======== Material to process ========

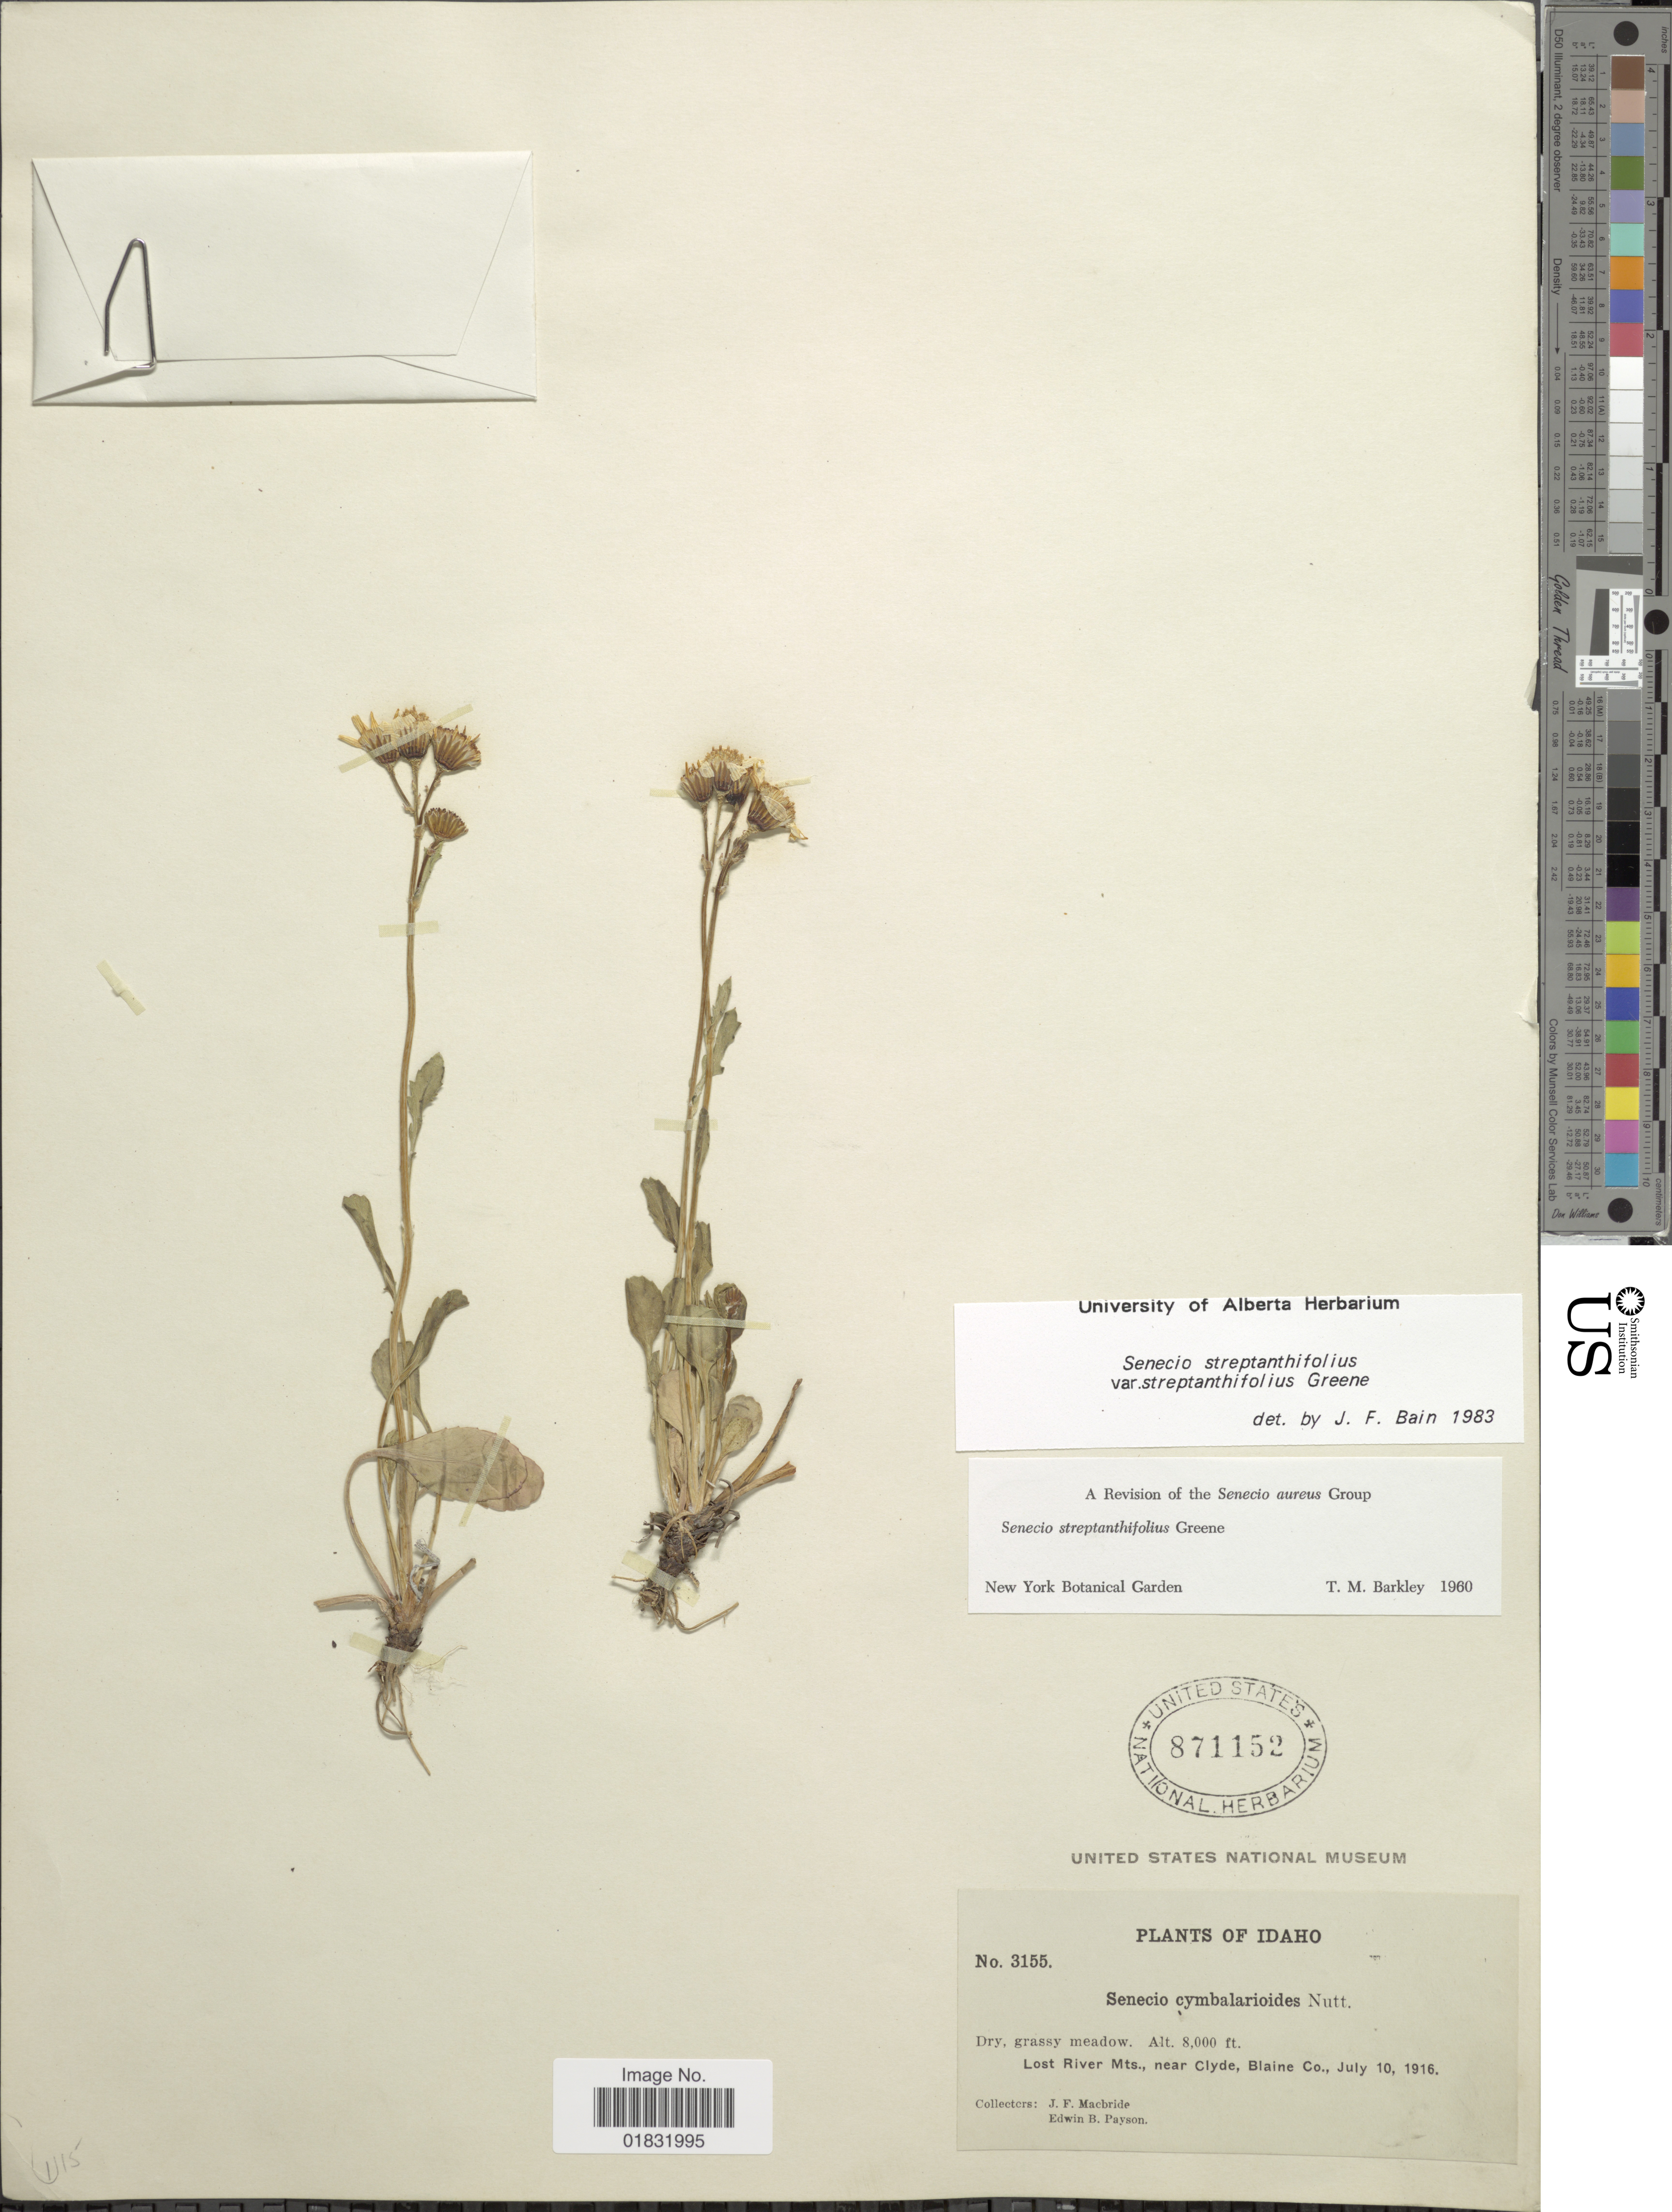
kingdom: Plantae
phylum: Tracheophyta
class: Magnoliopsida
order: Asterales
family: Asteraceae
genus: Packera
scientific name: Packera streptanthifolia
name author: (Greene) W.A. Weber & Á. Löve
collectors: J. F. Macbride & E. B. Payson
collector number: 3155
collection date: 1916-07-10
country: United States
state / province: Idaho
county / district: Blaine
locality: Dry, grassy meadow. Lost River Mts., near Clyde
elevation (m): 2438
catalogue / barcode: US 871152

========

Written exercise
Copy the lines from the one containing "genus: Packera" through the last line, without any changes.

Expected output
genus: Packera
scientific name: Packera streptanthifolia
name author: (Greene) W.A. Weber & Á. Löve
collectors: J. F. Macbride & E. B. Payson
collector number: 3155
collection date: 1916-07-10
country: United States
state / province: Idaho
county / district: Blaine
locality: Dry, grassy meadow. Lost River Mts., near Clyde
elevation (m): 2438
catalogue / barcode: US 871152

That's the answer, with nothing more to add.